• _TASK TO CARRY OUT_
For the entries that follow, restate word for word the line containing "32: (567, 158)", the line containing "39: (649, 139)", and every line that lies between them.

• _EXERCISE DATA_
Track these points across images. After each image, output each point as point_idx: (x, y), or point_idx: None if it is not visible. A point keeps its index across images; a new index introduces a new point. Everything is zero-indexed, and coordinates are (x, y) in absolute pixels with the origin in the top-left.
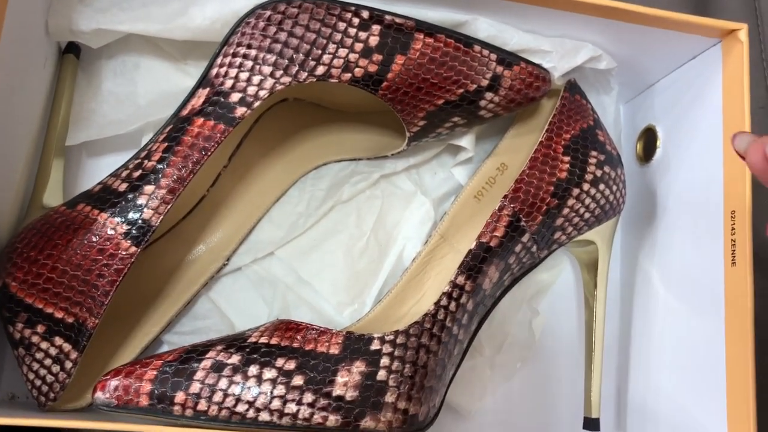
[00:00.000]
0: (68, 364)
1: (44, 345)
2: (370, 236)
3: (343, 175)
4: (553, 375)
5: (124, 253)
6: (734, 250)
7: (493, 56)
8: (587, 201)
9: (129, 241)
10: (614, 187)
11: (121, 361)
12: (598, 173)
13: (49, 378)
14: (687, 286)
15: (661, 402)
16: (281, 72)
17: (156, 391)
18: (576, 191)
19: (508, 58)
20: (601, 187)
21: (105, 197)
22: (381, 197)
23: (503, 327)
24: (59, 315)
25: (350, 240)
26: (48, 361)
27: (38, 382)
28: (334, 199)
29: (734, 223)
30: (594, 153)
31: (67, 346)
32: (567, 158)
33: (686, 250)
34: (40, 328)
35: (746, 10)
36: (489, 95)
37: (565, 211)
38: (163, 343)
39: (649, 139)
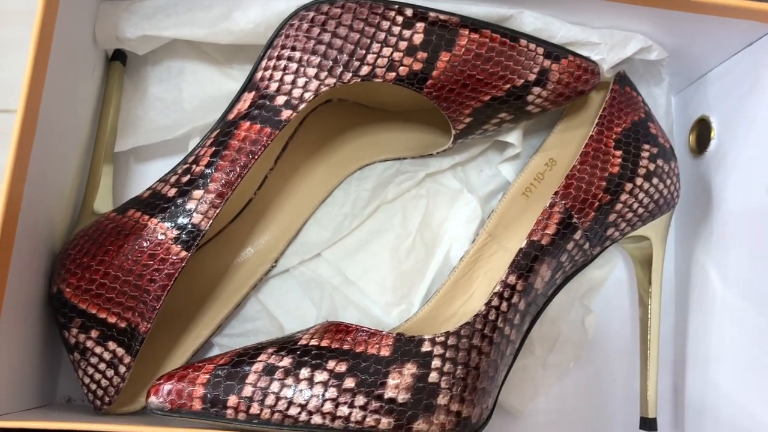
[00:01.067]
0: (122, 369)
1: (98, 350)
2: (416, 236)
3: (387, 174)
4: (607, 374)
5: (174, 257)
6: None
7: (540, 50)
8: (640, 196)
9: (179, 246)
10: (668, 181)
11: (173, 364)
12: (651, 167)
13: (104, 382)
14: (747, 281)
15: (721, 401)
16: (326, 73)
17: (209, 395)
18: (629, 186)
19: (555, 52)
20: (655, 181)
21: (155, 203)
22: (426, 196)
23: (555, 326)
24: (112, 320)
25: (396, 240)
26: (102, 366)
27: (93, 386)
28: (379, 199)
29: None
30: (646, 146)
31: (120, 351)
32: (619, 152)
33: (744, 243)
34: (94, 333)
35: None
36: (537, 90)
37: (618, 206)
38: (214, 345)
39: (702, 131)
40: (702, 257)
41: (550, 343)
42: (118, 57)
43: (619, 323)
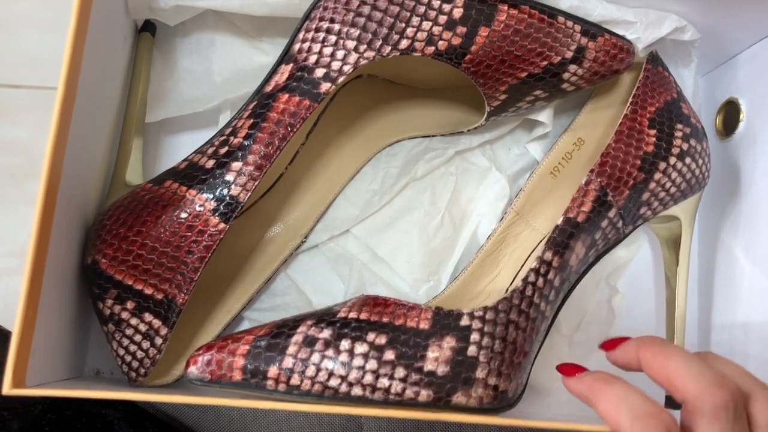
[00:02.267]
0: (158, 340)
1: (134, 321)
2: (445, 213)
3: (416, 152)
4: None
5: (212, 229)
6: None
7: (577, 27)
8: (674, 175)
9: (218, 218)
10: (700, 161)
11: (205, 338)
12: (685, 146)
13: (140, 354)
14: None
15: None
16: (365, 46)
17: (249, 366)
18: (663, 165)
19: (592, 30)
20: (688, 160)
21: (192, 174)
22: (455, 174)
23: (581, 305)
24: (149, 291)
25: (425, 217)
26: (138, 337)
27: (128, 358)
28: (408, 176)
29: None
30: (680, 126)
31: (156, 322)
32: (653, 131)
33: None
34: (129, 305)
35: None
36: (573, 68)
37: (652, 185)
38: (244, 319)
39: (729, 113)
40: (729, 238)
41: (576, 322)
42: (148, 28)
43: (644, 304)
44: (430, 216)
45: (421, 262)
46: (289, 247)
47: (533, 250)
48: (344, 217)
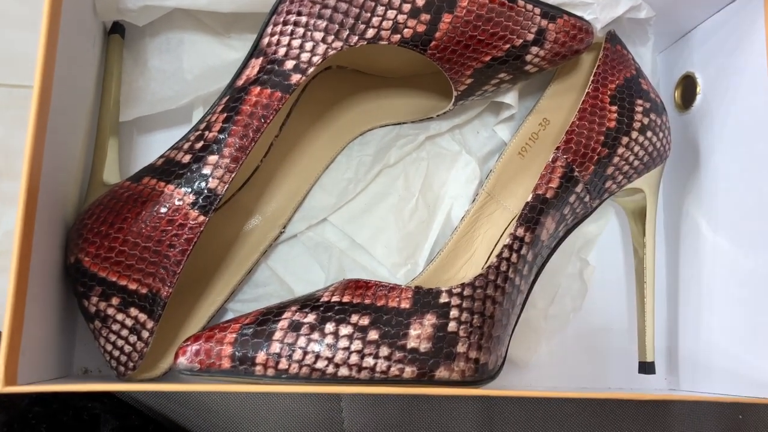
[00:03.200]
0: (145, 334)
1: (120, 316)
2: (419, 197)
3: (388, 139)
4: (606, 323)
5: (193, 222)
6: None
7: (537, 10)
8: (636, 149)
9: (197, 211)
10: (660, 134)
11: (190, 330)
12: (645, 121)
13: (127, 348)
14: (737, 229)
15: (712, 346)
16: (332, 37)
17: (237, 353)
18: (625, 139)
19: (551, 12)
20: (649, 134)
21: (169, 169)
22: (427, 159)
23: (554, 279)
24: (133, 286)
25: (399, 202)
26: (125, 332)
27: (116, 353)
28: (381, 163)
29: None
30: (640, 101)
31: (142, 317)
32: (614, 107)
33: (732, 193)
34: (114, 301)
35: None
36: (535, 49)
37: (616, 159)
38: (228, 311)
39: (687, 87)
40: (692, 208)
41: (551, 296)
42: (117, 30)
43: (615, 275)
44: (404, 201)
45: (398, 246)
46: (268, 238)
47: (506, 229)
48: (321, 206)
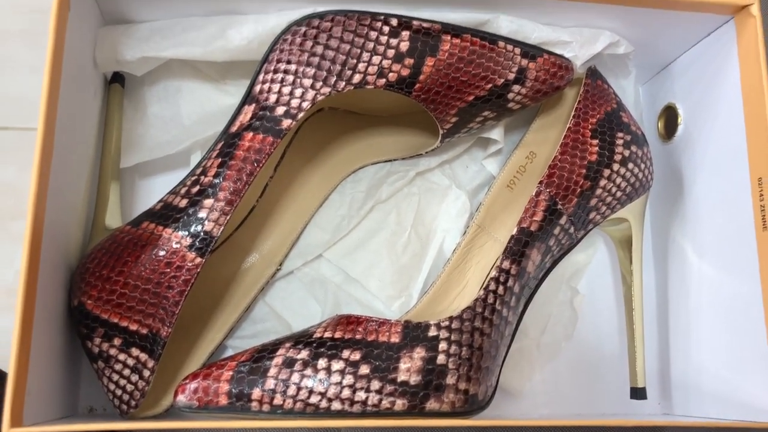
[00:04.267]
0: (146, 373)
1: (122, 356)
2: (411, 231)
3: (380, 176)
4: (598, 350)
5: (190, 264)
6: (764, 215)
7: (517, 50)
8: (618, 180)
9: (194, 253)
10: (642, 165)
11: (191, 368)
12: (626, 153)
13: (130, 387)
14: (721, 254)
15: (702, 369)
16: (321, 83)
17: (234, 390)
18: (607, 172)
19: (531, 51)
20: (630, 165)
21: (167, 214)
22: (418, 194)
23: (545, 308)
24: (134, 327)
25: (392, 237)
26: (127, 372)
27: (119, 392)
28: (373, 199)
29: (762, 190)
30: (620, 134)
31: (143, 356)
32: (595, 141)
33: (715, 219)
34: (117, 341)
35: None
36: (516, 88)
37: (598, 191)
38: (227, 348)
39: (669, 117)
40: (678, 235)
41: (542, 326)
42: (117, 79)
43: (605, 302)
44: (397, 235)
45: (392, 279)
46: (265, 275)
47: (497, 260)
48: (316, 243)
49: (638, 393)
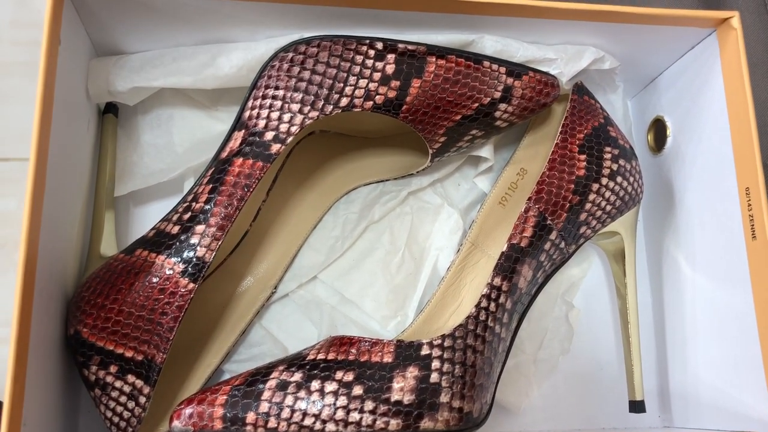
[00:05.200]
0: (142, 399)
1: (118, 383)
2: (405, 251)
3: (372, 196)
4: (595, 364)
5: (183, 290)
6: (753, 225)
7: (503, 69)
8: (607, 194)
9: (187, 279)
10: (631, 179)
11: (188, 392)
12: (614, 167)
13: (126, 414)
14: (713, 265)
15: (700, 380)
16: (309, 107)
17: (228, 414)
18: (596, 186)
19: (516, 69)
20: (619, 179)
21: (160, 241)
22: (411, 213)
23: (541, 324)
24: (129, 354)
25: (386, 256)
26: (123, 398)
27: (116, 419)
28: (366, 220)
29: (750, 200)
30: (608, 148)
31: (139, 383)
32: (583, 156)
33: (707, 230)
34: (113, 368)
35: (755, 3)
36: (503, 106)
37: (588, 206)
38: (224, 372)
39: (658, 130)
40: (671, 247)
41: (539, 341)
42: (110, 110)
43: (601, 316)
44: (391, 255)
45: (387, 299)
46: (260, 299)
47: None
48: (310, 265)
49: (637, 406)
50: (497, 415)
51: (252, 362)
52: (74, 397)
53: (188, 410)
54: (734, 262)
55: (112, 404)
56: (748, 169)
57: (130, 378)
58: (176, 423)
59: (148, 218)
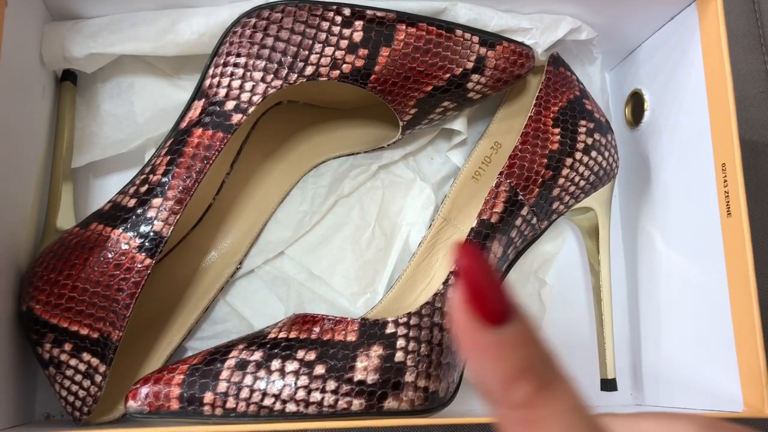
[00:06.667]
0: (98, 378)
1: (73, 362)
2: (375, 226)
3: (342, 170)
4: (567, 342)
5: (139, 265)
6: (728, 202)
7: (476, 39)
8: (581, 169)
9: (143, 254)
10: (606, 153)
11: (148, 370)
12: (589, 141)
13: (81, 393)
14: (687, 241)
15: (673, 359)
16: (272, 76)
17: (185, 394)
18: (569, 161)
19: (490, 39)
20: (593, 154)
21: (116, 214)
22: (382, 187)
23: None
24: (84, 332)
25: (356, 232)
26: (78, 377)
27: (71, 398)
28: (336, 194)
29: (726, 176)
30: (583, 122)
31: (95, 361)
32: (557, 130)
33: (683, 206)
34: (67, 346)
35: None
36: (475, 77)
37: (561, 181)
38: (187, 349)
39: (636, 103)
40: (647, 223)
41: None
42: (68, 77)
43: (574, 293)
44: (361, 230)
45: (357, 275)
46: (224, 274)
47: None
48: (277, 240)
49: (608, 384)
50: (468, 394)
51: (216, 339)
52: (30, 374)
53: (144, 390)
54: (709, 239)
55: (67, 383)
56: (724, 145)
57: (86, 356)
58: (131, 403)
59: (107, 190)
---
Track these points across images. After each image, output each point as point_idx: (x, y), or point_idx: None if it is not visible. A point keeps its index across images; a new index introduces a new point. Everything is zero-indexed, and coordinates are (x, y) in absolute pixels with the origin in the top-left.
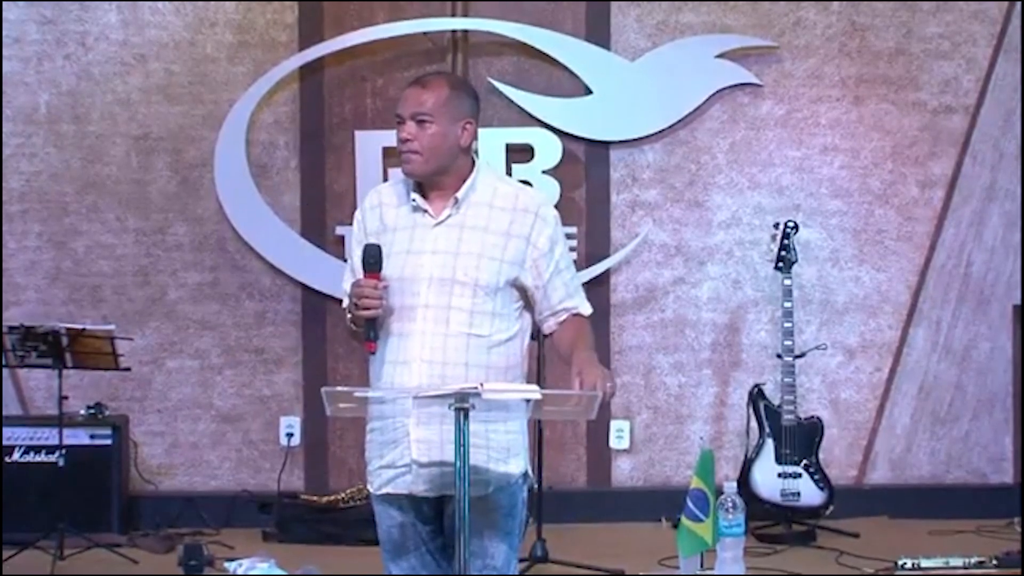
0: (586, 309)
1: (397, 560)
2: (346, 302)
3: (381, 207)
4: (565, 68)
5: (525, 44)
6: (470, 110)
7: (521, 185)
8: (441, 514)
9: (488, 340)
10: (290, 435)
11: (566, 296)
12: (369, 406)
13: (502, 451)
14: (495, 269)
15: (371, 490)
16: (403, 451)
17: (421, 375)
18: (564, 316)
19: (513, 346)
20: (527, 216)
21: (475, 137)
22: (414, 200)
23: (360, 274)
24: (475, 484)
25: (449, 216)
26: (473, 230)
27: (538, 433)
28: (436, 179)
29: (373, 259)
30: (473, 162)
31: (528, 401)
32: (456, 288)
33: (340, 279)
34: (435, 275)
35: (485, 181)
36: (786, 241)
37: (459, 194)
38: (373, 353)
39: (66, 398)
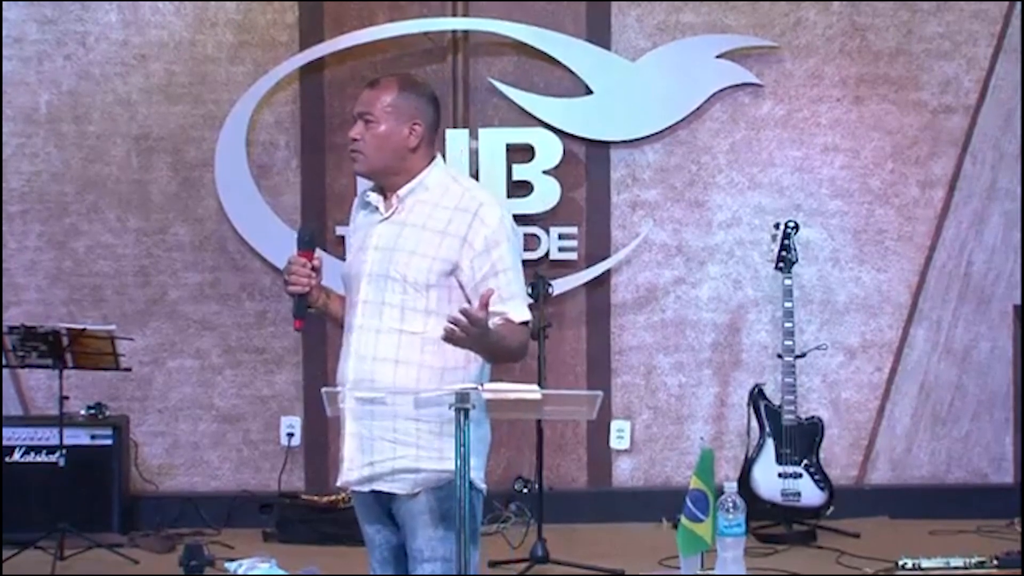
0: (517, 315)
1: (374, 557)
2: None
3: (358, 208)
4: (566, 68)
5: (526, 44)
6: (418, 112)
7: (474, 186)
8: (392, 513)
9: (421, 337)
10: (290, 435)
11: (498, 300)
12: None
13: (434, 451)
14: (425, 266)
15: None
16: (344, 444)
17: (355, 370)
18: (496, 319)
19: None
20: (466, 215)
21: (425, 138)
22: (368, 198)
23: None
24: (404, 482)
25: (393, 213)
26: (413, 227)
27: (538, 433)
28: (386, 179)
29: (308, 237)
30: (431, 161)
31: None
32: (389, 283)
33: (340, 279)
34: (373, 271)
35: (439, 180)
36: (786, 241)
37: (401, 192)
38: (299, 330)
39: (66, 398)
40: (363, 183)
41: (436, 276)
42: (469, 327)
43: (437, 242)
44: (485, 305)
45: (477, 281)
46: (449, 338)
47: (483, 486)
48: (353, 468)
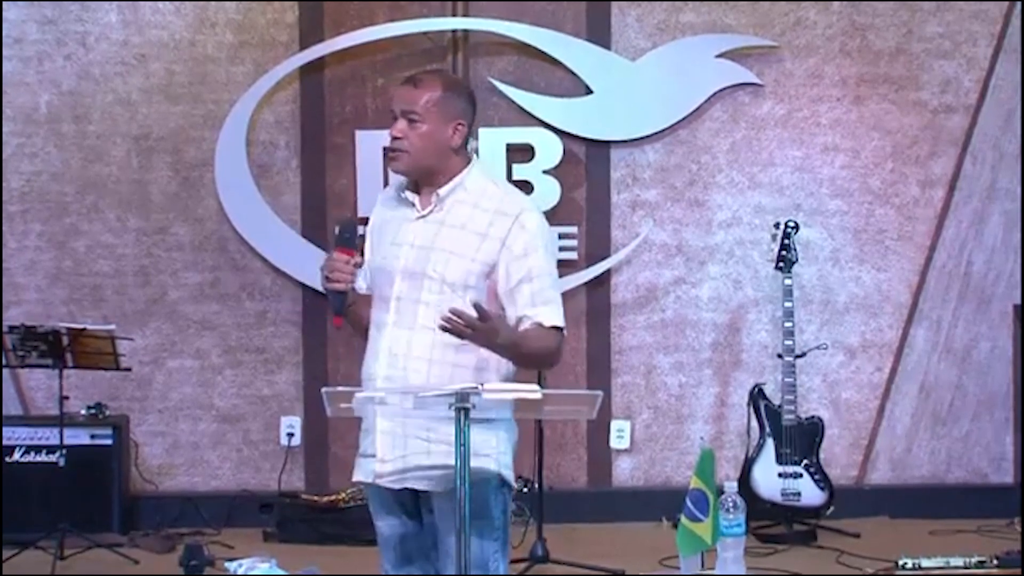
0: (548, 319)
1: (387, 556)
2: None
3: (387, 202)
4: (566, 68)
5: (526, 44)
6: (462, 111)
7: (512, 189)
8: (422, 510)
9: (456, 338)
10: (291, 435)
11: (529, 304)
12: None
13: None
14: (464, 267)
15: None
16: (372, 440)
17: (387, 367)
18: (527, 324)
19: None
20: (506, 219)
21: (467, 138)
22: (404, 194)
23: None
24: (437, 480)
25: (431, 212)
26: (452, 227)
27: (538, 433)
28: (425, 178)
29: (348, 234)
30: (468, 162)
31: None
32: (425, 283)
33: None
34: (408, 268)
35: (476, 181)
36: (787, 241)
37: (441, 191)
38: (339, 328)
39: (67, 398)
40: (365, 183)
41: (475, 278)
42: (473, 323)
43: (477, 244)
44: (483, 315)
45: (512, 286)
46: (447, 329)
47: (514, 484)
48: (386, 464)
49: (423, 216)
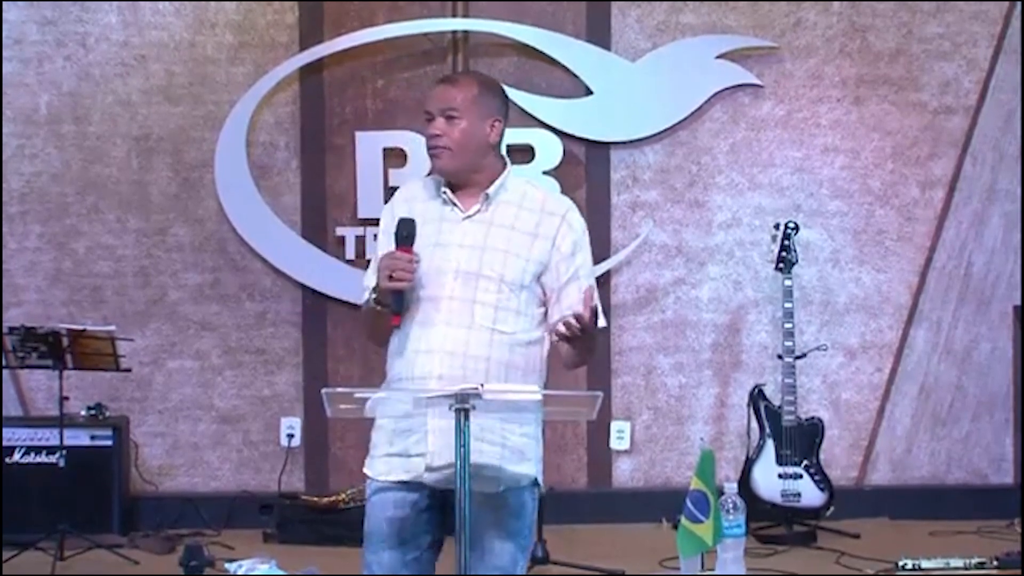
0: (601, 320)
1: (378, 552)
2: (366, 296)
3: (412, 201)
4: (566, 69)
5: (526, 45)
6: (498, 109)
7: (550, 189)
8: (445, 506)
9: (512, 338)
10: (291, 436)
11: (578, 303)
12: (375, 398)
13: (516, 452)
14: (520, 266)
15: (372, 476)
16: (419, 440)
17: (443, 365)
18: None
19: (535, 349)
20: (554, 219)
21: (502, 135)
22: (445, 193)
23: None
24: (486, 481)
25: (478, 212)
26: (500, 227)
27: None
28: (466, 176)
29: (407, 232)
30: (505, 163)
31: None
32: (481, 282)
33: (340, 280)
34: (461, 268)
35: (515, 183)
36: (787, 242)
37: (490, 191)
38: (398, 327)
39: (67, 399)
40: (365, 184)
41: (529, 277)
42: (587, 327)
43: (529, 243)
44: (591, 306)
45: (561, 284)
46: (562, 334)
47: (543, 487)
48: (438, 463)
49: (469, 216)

• _EXPECTED ANSWER_
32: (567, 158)
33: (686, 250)
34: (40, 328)
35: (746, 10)
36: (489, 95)
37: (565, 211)
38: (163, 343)
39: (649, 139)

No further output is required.